The government too was very generous to the national airline, allocating a sizable portion of its annual budget to bolster the operating costs of this growing company.  But in spite of all that the company was gifted with, organizational rot began to set in.  By the mid 90s, complaints were rising against the carrier from frustrated passengers who targeted everything from poor customer services to the shabby appearance of the aircraft and technical delays.  But all such complaints fell on deaf ears.  Operating costs kept rising, new CEOs were appointed but there was no significant change.

The privatization scheme announced in the 90s by the late Prince Sultan, who was the country’s minister of defense at the time, failed to move forward for many years as many of the airline’s executives continued to drag their feet against such a move. They feared that it would end their tenure as recipients of the cash cow that came to be known as Saudia.  The airline was literally treated as a country club by some executives, where promotions to higher grades were determined not on the basis of qualifications but by who knew and buttered whom.



Saudi Airlines




The apparent lack of accountability led to unprecedented levels of nepotism.  This blatant abuse of ethics led to diminishing corporate ethics and poor worker morale which translated to poor service and a poor product.  It also signaled the end of service of many qualified individuals who left the airline disillusioned with the “backroom” politics. While other upstart regional airlines garnered awards on the global stage, Saudia was confined to looking at the festivities from behind the curtains.

But recently, things have begun to change.  A new CEO took over.  Saleh N. Al-Jasser was appointed as the director general of Saudi Arabian Airlines in 2014.  He brought with him a “can do” spirit of change.  He has introduced corporate discipline.  Unlike his predecessors, he began by getting rid of senior deadwood executives who had been hanging on tenaciously to their positions for decades and had contributed nothing of significance to the airline’s growth.  On the contrary, they were the reason the airline fell backwards. That process of cleaning up still continues as some more executives were removed from their posts recently.

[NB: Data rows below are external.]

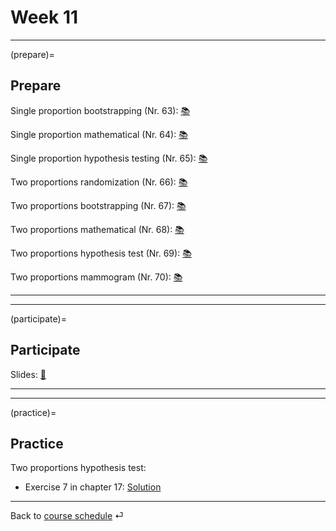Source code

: # Week 11


---

(prepare)=
## Prepare

Single proportion bootstrapping (Nr. 63): [📚](https://openintro-ims.netlify.app/inference-one-prop.html#one-prop-null-boot)


Single proportion mathematical (Nr. 64): [📚](https://openintro-ims.netlify.app/inference-one-prop.html#one-prop-norm)


Single proportion hypothesis testing (Nr. 65): [📚](https://openintro-ims.netlify.app/inference-one-prop.html#hypothesis-test-for-a-proportion)


Two proportions randomization (Nr. 66): [📚](https://openintro-ims.netlify.app/inference-two-props.html#two-prop-errors)


Two proportions bootstrapping (Nr. 67): [📚](https://openintro-ims.netlify.app/inference-two-props.html#two-prop-boot-ci)


Two proportions mathematical (Nr. 68): [📚](https://openintro-ims.netlify.app/inference-two-props.html#math-2prop)


Two proportions hypothesis test (Nr. 69): [📚](https://openintro-ims.netlify.app/inference-two-props.html#hypothesis-test-for-the-difference-between-two-proportions)


Two proportions mammogram (Nr. 70): [📚](https://openintro-ims.netlify.app/inference-two-props.html#hypothesis-test-for-the-difference-between-two-proportions)



---

---


(participate)=
## Participate


Slides: [📑](https://drive.google.com/file/d/10w_k9Awxqsacu5eTXYbdFJ4VFuczV00h/view?usp=sharing)




---

---


(practice)=
## Practice

Two proportions hypothesis test:

- Exercise 7 in chapter 17: [Solution](https://docs.google.com/spreadsheets/d/1EoNdTF_e788W9-cFH1FrtuncMdnnHRCO13GxitfsqHw/edit?usp=sharing) 


---

Back to [course schedule](../docs/course-schedule.md) ⏎
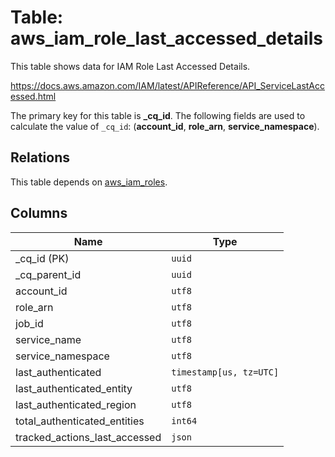 # Table: aws_iam_role_last_accessed_details

This table shows data for IAM Role Last Accessed Details.

https://docs.aws.amazon.com/IAM/latest/APIReference/API_ServiceLastAccessed.html

The primary key for this table is **_cq_id**.
The following fields are used to calculate the value of `_cq_id`: (**account_id**, **role_arn**, **service_namespace**).
## Relations

This table depends on [aws_iam_roles](aws_iam_roles.md).

## Columns

| Name          | Type          |
| ------------- | ------------- |
|_cq_id (PK)|`uuid`|
|_cq_parent_id|`uuid`|
|account_id|`utf8`|
|role_arn|`utf8`|
|job_id|`utf8`|
|service_name|`utf8`|
|service_namespace|`utf8`|
|last_authenticated|`timestamp[us, tz=UTC]`|
|last_authenticated_entity|`utf8`|
|last_authenticated_region|`utf8`|
|total_authenticated_entities|`int64`|
|tracked_actions_last_accessed|`json`|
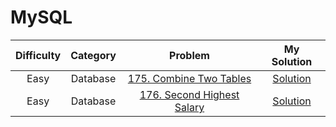 # MySQL

|   Difficulty   |   Category   |   Problem   |   My Solution  |  
|:--------------:|:-------------:|:-----------:|:--------------:|
| Easy| Database |[175. Combine Two Tables](https://leetcode.com/problems/combine-two-tables/)|[Solution](https://github.com/jbrdge/LeetCodeSolutions/blob/master/SQL/175_CombineTwoTables.sql)|
| Easy| Database |[176. Second Highest Salary](https://leetcode.com/problems/second-highest-salary/)|[Solution](https://github.com/jbrdge/LeetCodeSolutions/blob/master/SQL/176_SecondHighestSalary.sql)|
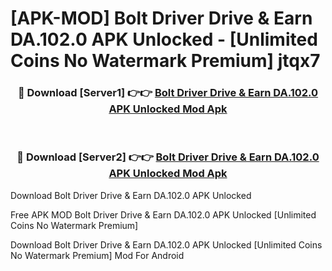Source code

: # [APK-MOD] Bolt Driver  Drive & Earn DA.102.0 APK Unlocked - [Unlimited Coins No Watermark Premium] jtqx7



<div align="center">
<h3>🔴 Download [Server1] 👉👉 <a href="https://momento.my/?title=Bolt_Driver__Drive_&_Earn_DA.102.0_APK_Unlocked">Bolt Driver  Drive & Earn DA.102.0 APK Unlocked Mod Apk</a></h3><br>

<h3>🔴 Download [Server2] 👉👉 <a href="https://momento.my/?title=Bolt_Driver__Drive_&_Earn_DA.102.0_APK_Unlocked">Bolt Driver  Drive & Earn DA.102.0 APK Unlocked Mod Apk</a></h3>
</div>



Download Bolt Driver  Drive & Earn DA.102.0 APK Unlocked 

Free APK MOD Bolt Driver  Drive & Earn DA.102.0 APK Unlocked [Unlimited Coins No Watermark Premium]

Download Bolt Driver  Drive & Earn DA.102.0 APK Unlocked [Unlimited Coins No Watermark Premium] Mod For Android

Al-Jasser stated at the time of his appointment: “We will encourage a spirit of initiative and innovation to improve the level of performance and customer services.   We will give top priority to customers in order to maximize satisfaction.”  He also demanded that expenditures had to be rationalized and operational efficiency boosted.  The privatization drive has been given new impetus.  His pursuit of organizational agility and accountability has begun to translate itself as is evident by increased customer satisfaction and load factors.  Morale is on the upswing, service has improved, passenger complaints have dropped, and the airline is finally getting on the right track.  Saudia is becoming the first choice for many travelers.

Granted there is more work to be done and the competition is stiff, but with an individual like Saleh Al-Jasser piloting the organization, I have no doubt that Saudi Arabian Airlines will indeed be taken to new horizons.